At the end of 1974 I went back to Paris, supposedly to write a novel. I had had enough of facts; I wanted some fiction, and some daylight. I bought my set of coloured notebooks at Gib
ert Jeune on the place Saint-Michel, found my hotel room and my morning cafe, enrolled at an Institute to teach English to French schoolchildren two evenings a week, and settled down to await inspiration. This time I would follow no one else’s footsteps but my own. My bible was Hemingway’s A Moveable Feast, with its wonderful clear wintry opening: “And then there was the bad weather.” Only the weather was beautiful.
The Paris I now rediscovered was a calm, picturesque city; that is to say, a city of pictures. It celebrated the idea of the flâneur, the man who drifts round the streets, gazing at everything that meets his eye.
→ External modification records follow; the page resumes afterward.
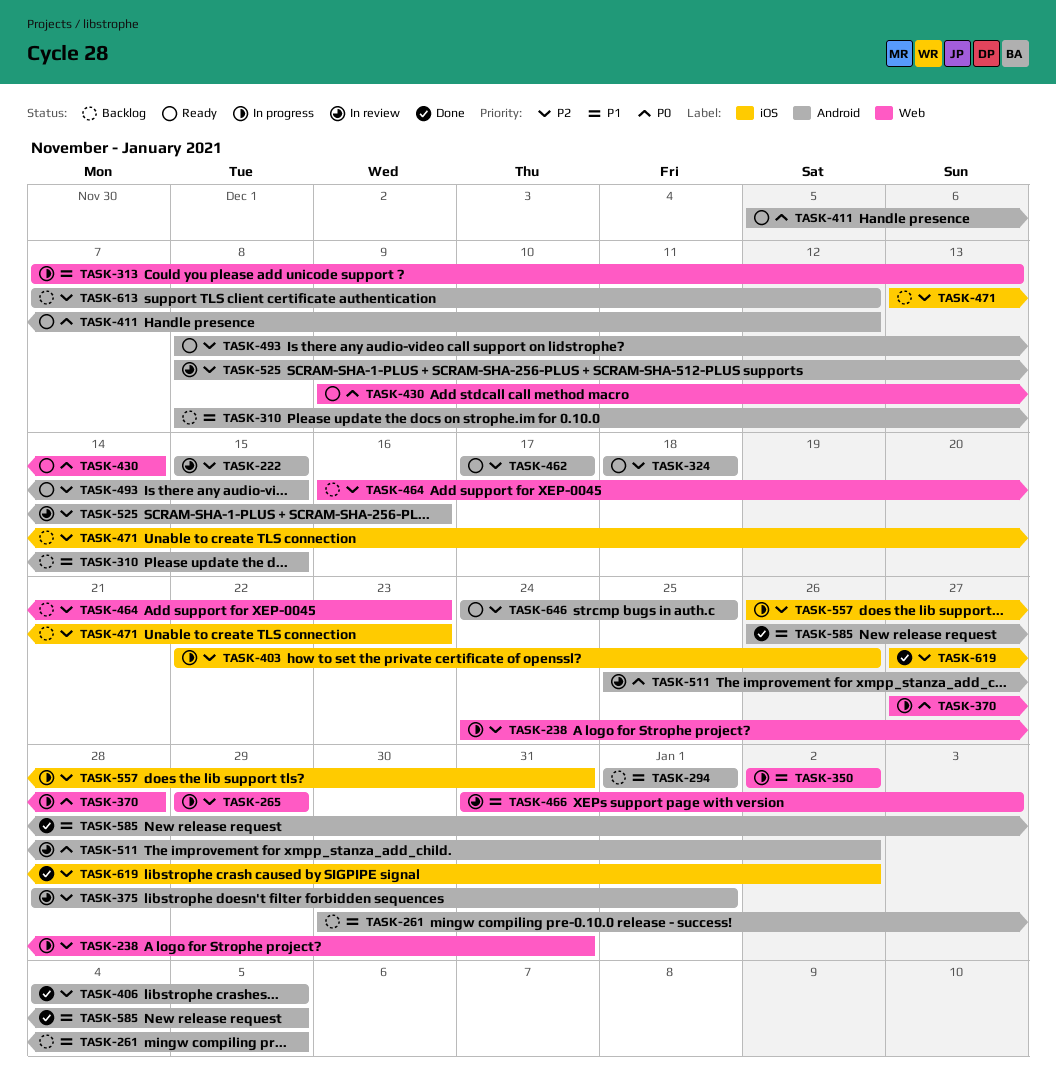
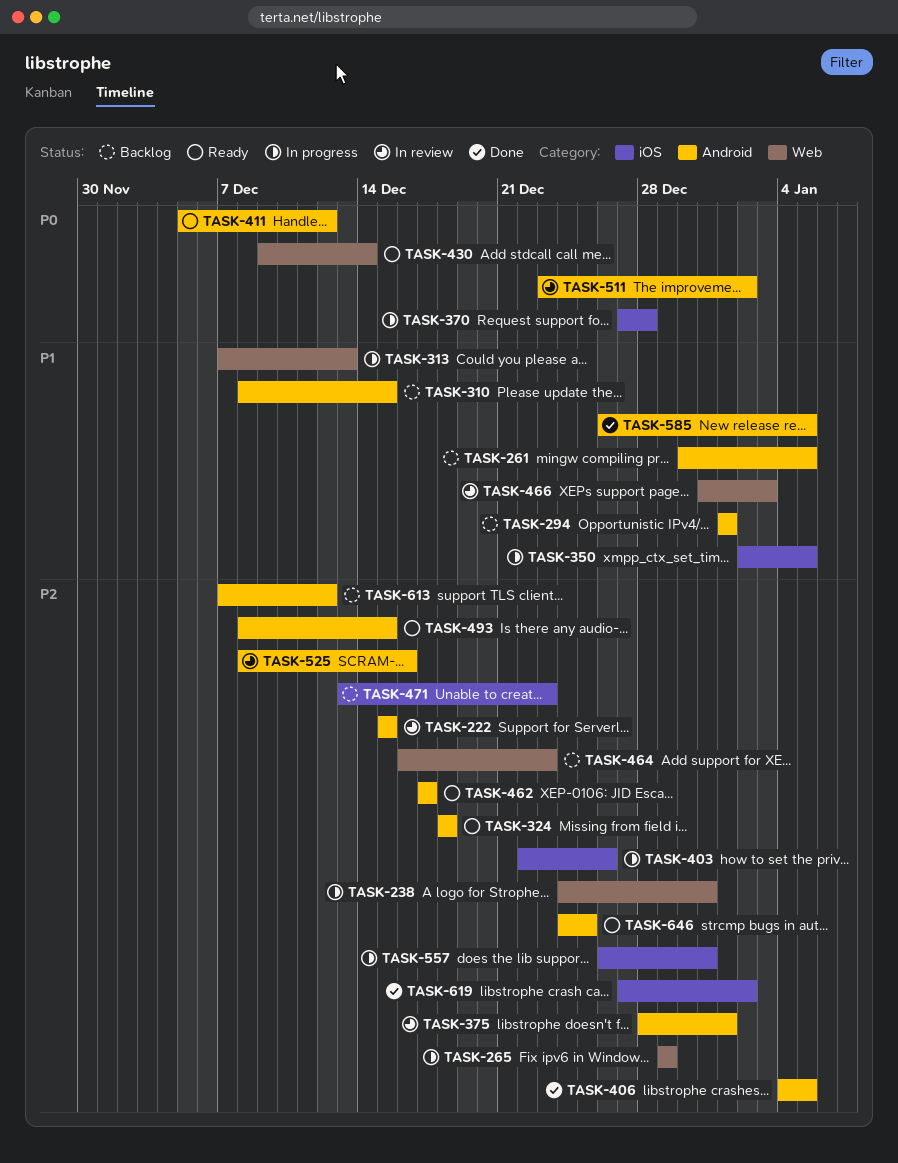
TASK-350, label: Web -> iOS
TASK-350, due: Jan 2 -> Jan 5
TASK-370, label: Web -> iOS
TASK-511, start: Dec 25 -> Dec 23

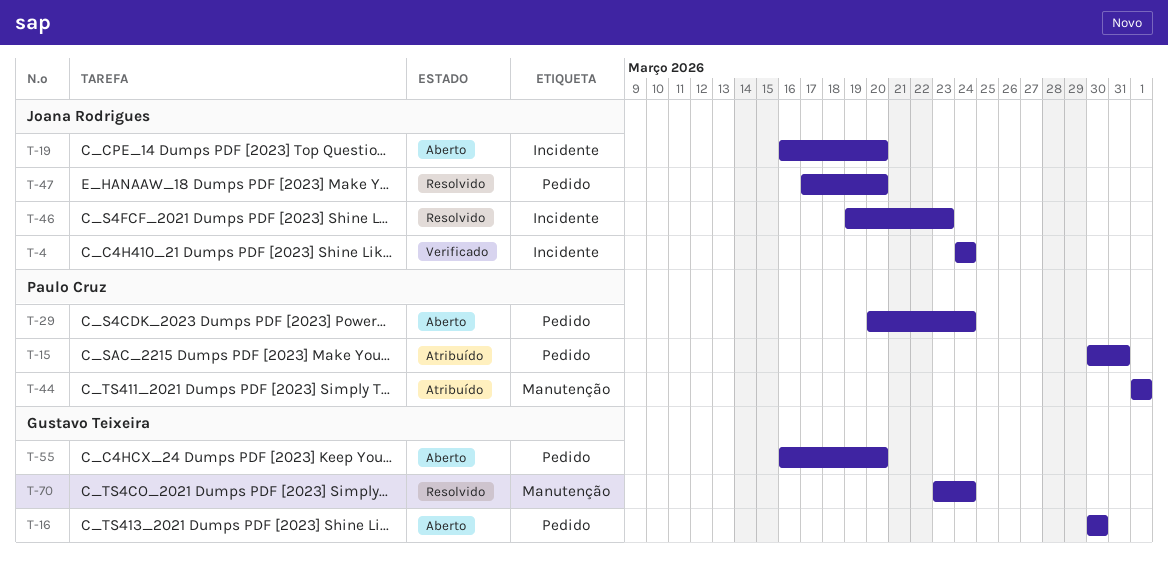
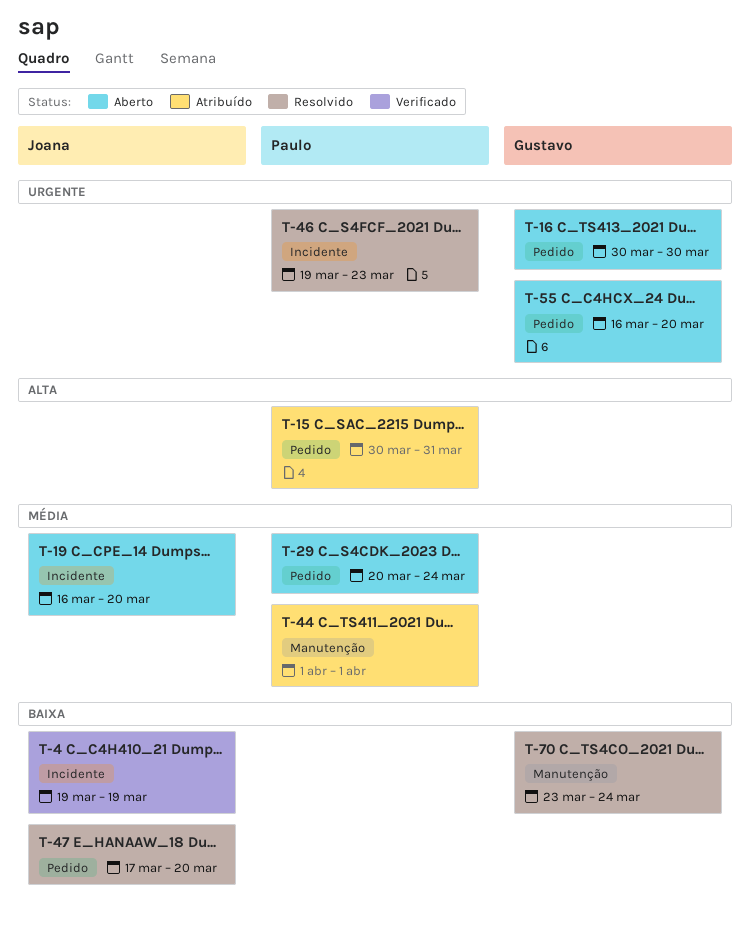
T-4, start: Mar 24 -> Mar 19
T-4, due: Mar 24 -> Mar 19
T-46, owner: Joana Rodrigues -> Paulo Cruz

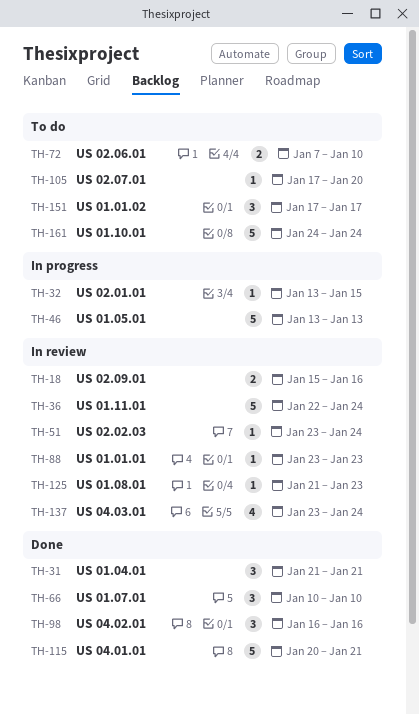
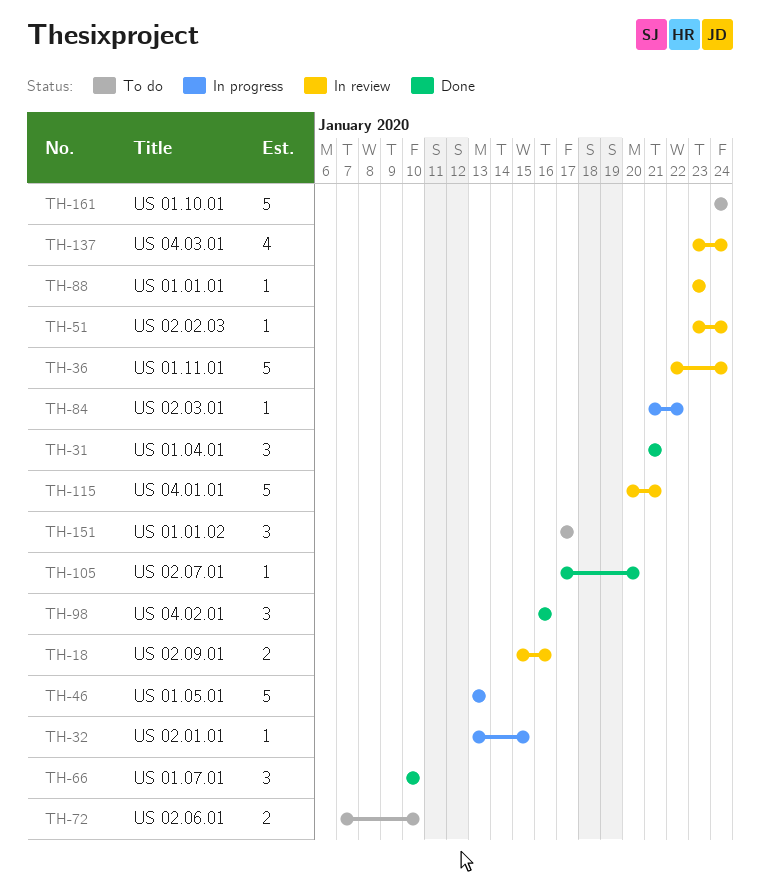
TH-84: none -> present
TH-105, status: To do -> Done
TH-115, status: Done -> In review
TH-125: present -> none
From the mirror-life and postcards of the big cafes, and the huge displays of prints and posters along the quais and through the Latin Quarter, I moved effortlessly into the great galleries of the Grand Palais, the Jeu de Paume, the Beaubourg and ever-changing exhibitions in the rue de Seine. After that it was the cinemas, thicker on the ground than in any other city in Europe, and not only in the tourist quarters. At the place Clichy, where the eighth arrondissement joins the eighteenth, you could stand at the top of the Metro steps and, turning through a circle, see the posters and horaires for no less than twelve different feature films at a single glance.
I became absorbed in this city of images. I learned my colloquial French in the films noirs; and in the evenings made up gangster plots, trials and detective stories for my schoolchildren to act out in colloquial English. The rumour ran among the ten-year-olds that Monsieur Holmes was directly descended from Le Grand Sherlock.
But, despite myself, the pictures led me inexorably back into the past again. An exhibition at the Kodak Gallery in the rue Jacob, and a grand retrospective at the Bibliothèque Nationale, just across the rue Vivienne from White’s Hotel, taught me that Paris was the birthplace of the portrait photograph. At the very time that the Impressionist painters were starting on the long march to modern Abstraction, the early photographers were beginning to produce a wholly new kind of Realism. Men such as Adam-Salomon, Carjat, Nadar and Disderi—many of them originally minor painters and cartoonists—produced a visual revolution in the twenty or thirty years following the invention of the wet-collodion photographic plate in 1850.